● **To-do item**
Put the lines from the line with "für AUDI S4 wurde genauestens" up to and including the line with "شرکت نوین طراحان آروین کاژه" into a JSON list of strings, one string per line, with blank lines skipped. Leave the pictures out of the answer.

● **Record excerpts**
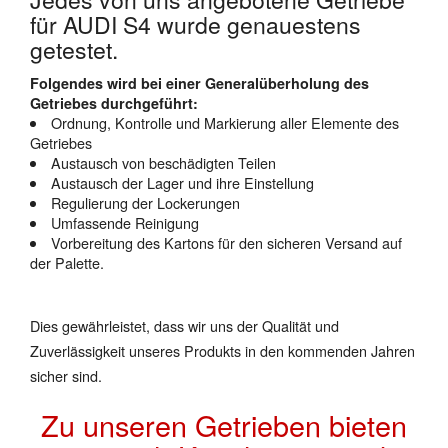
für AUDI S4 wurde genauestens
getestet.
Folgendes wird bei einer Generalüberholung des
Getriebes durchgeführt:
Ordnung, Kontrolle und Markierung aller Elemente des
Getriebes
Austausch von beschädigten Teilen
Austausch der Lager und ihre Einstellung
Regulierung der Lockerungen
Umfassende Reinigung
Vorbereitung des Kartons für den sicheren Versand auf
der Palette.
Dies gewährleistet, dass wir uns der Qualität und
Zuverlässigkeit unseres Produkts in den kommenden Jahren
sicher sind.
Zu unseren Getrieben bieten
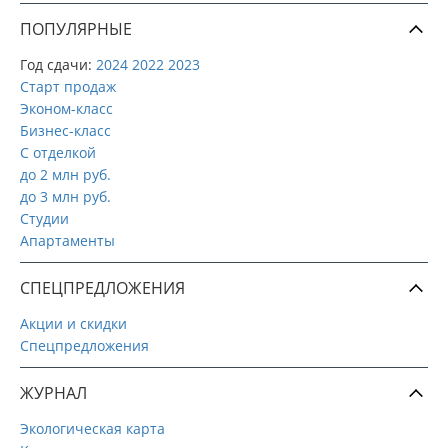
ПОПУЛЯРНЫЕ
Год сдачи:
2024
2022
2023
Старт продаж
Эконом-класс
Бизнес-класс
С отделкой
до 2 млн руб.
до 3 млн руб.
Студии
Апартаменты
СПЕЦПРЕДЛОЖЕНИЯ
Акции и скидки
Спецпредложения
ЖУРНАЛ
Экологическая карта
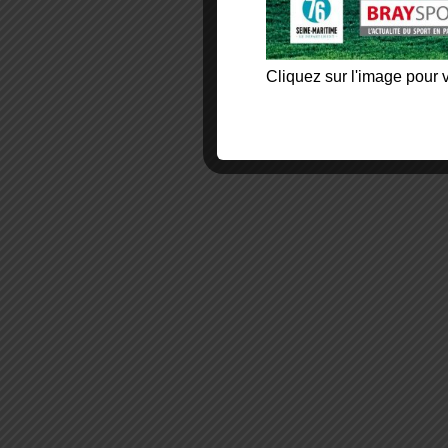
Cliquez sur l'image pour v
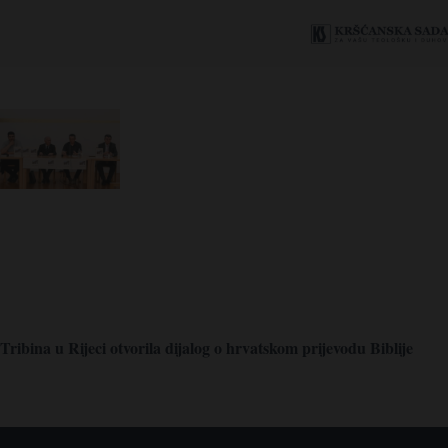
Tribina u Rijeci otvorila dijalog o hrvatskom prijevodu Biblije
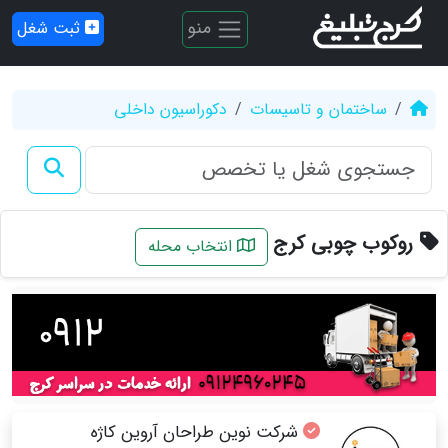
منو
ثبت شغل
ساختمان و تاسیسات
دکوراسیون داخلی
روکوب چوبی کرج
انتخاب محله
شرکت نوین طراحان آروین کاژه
* * *
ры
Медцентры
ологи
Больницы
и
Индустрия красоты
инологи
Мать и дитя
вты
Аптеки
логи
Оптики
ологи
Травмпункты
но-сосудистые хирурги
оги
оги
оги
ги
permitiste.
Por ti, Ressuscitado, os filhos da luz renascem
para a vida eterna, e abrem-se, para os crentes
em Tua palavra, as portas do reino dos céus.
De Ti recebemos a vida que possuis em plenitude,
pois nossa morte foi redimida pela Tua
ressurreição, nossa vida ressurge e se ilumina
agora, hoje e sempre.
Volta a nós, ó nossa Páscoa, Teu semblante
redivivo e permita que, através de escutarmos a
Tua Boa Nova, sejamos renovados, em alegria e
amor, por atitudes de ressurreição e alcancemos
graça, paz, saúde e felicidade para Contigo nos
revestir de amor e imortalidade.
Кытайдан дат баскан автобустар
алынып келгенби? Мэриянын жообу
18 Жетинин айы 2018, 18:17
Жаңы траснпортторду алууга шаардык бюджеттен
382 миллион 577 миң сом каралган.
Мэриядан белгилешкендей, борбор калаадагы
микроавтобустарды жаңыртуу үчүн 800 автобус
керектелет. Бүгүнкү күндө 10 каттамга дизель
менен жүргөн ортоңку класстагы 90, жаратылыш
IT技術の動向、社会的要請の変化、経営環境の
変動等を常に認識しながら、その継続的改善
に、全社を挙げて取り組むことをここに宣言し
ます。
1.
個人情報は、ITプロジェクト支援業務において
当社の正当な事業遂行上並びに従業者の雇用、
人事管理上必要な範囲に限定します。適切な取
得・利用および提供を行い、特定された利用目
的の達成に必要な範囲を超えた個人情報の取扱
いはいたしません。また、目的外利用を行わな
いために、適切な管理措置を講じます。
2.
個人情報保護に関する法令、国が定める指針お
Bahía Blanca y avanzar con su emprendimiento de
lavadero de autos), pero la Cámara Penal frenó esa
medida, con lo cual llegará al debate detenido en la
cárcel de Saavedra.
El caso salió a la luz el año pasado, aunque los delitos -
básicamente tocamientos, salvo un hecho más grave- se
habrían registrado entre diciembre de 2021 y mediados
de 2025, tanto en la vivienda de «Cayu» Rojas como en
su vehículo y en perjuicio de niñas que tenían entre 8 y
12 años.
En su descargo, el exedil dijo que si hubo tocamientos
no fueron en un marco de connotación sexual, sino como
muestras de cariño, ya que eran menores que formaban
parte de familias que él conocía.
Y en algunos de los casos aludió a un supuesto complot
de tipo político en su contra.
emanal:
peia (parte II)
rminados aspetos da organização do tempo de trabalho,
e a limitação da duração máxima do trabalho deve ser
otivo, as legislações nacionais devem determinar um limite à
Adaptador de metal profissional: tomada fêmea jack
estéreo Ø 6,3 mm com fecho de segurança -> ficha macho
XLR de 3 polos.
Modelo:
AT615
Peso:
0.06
...
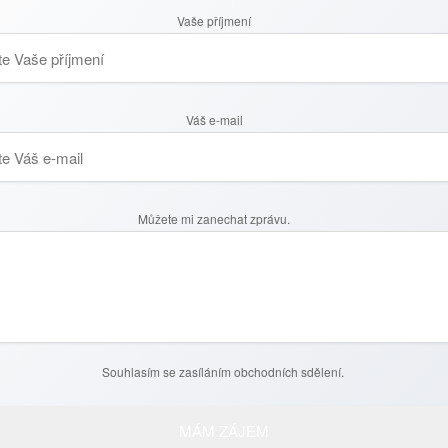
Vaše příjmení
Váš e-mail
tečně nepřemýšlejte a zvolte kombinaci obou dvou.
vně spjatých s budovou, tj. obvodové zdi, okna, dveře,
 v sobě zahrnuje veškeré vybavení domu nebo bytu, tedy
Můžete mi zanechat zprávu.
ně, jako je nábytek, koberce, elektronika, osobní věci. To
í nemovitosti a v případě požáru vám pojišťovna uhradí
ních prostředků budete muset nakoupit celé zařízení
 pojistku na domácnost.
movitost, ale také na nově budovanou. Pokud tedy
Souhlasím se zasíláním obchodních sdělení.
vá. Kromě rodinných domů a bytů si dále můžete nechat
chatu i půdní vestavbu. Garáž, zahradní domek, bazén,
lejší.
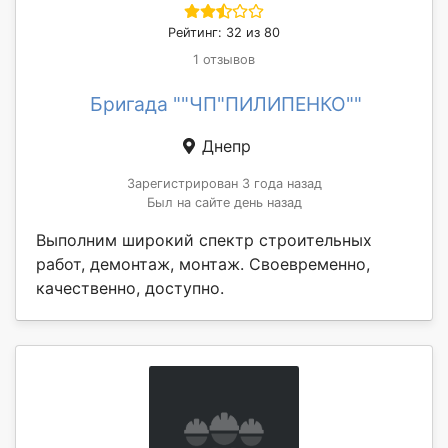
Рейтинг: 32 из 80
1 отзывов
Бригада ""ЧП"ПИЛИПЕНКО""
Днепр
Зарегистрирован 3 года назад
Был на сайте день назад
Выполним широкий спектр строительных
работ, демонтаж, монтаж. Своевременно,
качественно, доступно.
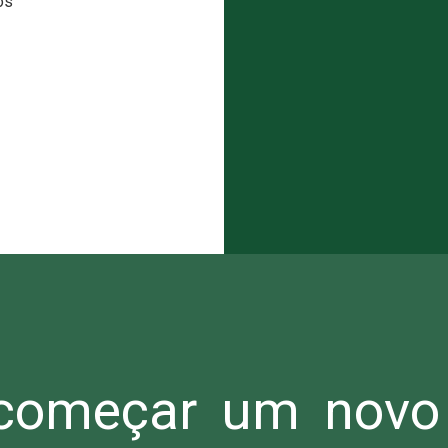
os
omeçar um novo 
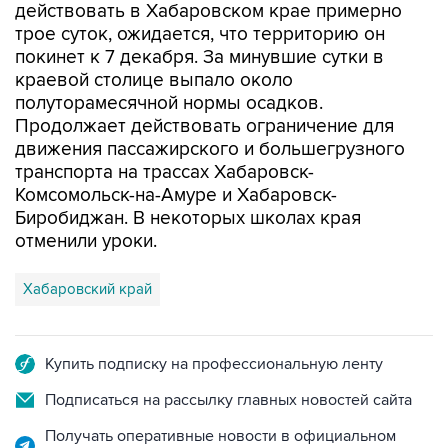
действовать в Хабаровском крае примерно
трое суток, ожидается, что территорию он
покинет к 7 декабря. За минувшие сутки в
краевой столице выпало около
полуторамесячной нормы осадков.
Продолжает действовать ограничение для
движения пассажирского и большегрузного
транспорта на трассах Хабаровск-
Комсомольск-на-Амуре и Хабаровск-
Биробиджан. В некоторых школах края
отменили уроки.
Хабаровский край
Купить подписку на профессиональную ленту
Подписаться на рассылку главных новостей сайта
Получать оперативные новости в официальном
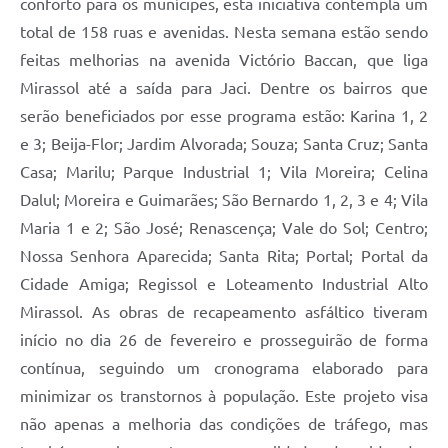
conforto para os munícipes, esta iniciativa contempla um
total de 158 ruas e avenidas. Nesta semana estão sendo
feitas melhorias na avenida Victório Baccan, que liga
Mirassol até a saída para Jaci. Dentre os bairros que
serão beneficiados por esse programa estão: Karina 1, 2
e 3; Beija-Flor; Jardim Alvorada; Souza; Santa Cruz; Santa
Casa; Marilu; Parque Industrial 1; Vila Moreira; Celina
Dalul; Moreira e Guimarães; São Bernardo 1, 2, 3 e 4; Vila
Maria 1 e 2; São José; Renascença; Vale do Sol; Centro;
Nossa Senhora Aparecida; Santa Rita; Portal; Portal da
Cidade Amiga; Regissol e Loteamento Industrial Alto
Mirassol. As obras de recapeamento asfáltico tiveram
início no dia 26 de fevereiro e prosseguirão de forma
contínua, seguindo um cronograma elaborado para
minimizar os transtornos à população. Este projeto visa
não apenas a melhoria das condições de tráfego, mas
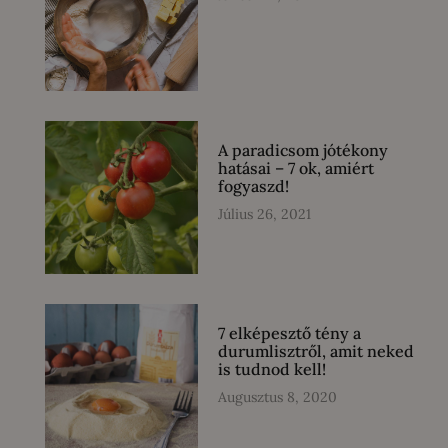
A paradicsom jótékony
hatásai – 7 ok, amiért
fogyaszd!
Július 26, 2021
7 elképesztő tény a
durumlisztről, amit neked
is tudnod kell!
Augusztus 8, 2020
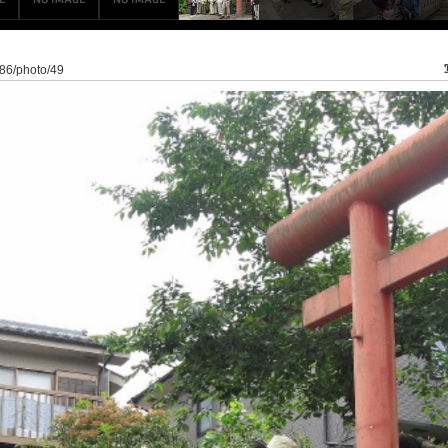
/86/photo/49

● **Expected answer**
[
  "für AUDI S4 wurde genauestens",
  "getestet.",
  "Folgendes wird bei einer Generalüberholung des",
  "Getriebes durchgeführt:",
  "Ordnung, Kontrolle und Markierung aller Elemente des",
  "Getriebes",
  "Austausch von beschädigten Teilen",
  "Austausch der Lager und ihre Einstellung",
  "Regulierung der Lockerungen",
  "Umfassende Reinigung",
  "Vorbereitung des Kartons für den sicheren Versand auf",
  "der Palette.",
  "Dies gewährleistet, dass wir uns der Qualität und",
  "Zuverlässigkeit unseres Produkts in den kommenden Jahren",
  "sicher sind.",
  "Zu unseren Getrieben bieten",
  "ПОПУЛЯРНЫЕ",
  "Год сдачи:",
  "2024",
  "2022",
  "2023",
  "Старт продаж",
  "Эконом-класс",
  "Бизнес-класс",
  "С отделкой",
  "до 2 млн руб.",
  "до 3 млн руб.",
  "Студии",
  "Апартаменты",
  "СПЕЦПРЕДЛОЖЕНИЯ",
  "Акции и скидки",
  "Спецпредложения",
  "ЖУРНАЛ",
  "Экологическая карта",
  "Cliquez sur l'image pour v",
  "Tribina u Rijeci otvorila dijalog o hrvatskom prijevodu Biblije",
  "منو",
  "ثبت شغل",
  "ساختمان و تاسیسات",
  "دکوراسیون داخلی",
  "روکوب چوبی کرج",
  "انتخاب محله",
  "شرکت نوین طراحان آروین کاژه"
]